= Jean Terrasson =

French Catholic priest and author

Jean Terrasson (31 January 1670 – 15 September 1750), often referred to as the Abbé Terrasson, was a French Catholic priest, author and member of the Académie française. The erudite Antoine Terrasson was his nephew.

== Life ==
Jean Terrasson, born in Lyon, was elected a member of the Académie française in 1707. His 1715 Dissertation on Homer's Iliad took the side of the 'moderns' in the quarrel of the Ancients and the Moderns. In 1721 he became Professor of Greek at the College de France.

His best-known work is probably the fantasy novel Life of Sethos, Taken from Private Memoirs of the Ancient Egyptians (1731). This fiction elided Masonic and ancient Egyptian ritual, and served as an inspiration for Mozart and Schikaneder's Magic Flute.

== Works ==
- 1715: Dissertation critique sur l'Iliade de Homère.

● **Job item A**: Starting at the beginning of the records and ending at the line that contains "les résultats dans", lay out those lines as a numbered list with blank lines left out. Leave the pictures out of the answer.
The records have nothing to do with the Jean Terrasson text.

● **Task material**:
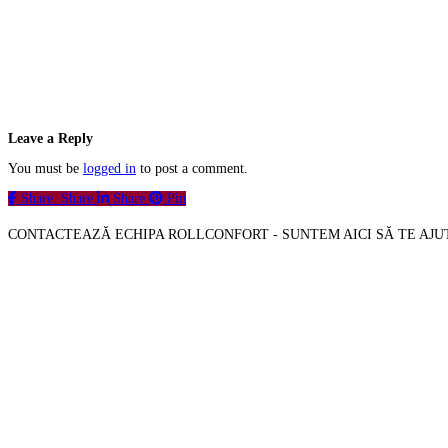
Leave a Reply
You must be
logged in
to post a comment.
Share
Share
Share
Pin
CONTACTEAZĂ ECHIPA ROLLCONFORT - SUNTEM AICI SĂ TE AJ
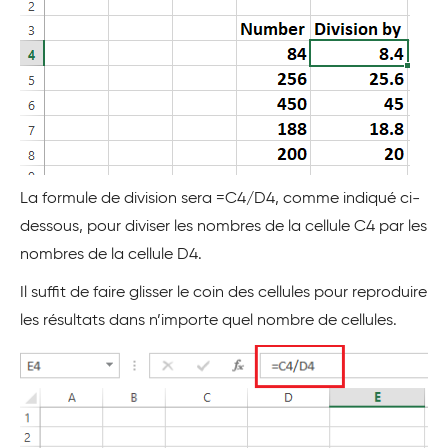
La formule de division sera =C4/D4, comme indiqué ci-
dessous, pour diviser les nombres de la cellule C4 par les
nombres de la cellule D4.
Il suffit de faire glisser le coin des cellules pour reproduire
les résultats dans n’importe quel nombre de cellules.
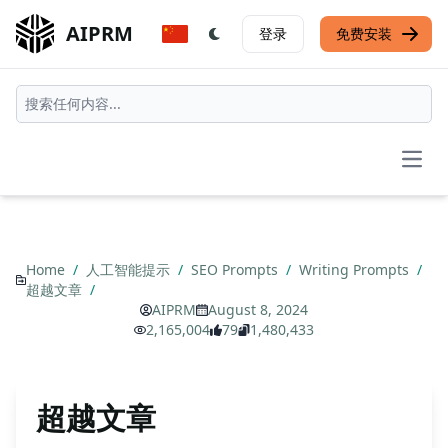
AIPRM
登录
免费安装
Open
Home
/
人工智能提示
/
SEO Prompts
/
Writing Prompts
/
超越文章
/
AIPRM
August 8, 2024
2,165,004
79
1,480,433
超越文章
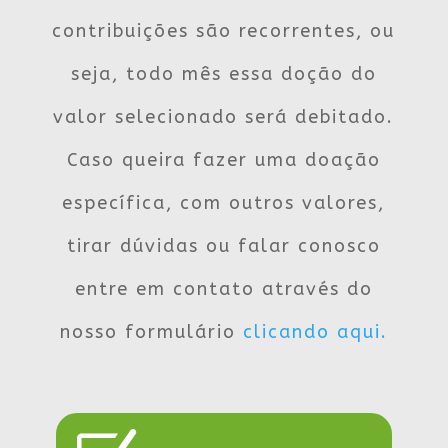
contribuições são recorrentes, ou
seja, todo mês essa doção do
valor selecionado será debitado.
Caso queira fazer uma doação
específica, com outros valores,
tirar dúvidas ou falar conosco
entre em contato através do
nosso formulário
clicando aqui.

● **Job item B**: Duplicate the passage of the Jean Terrasson text starting at "French Catholic priest and" and ending at "College de France.".

● **Answer area A**:
1. Leave a Reply
2. You must be
3. logged in
4. to post a comment.
5. Share
6. Share
7. Share
8. Pin
9. CONTACTEAZĂ ECHIPA ROLLCONFORT - SUNTEM AICI SĂ TE AJ
10. La formule de division sera =C4/D4, comme indiqué ci-
11. dessous, pour diviser les nombres de la cellule C4 par les
12. nombres de la cellule D4.
13. Il suffit de faire glisser le coin des cellules pour reproduire
14. les résultats dans n’importe quel nombre de cellules.

● **Answer area B**:
French Catholic priest and author

Jean Terrasson (31 January 1670 – 15 September 1750), often referred to as the Abbé Terrasson, was a French Catholic priest, author and member of the Académie française. The erudite Antoine Terrasson was his nephew.

== Life ==
Jean Terrasson, born in Lyon, was elected a member of the Académie française in 1707. His 1715 Dissertation on Homer's Iliad took the side of the 'moderns' in the quarrel of the Ancients and the Moderns. In 1721 he became Professor of Greek at the College de France.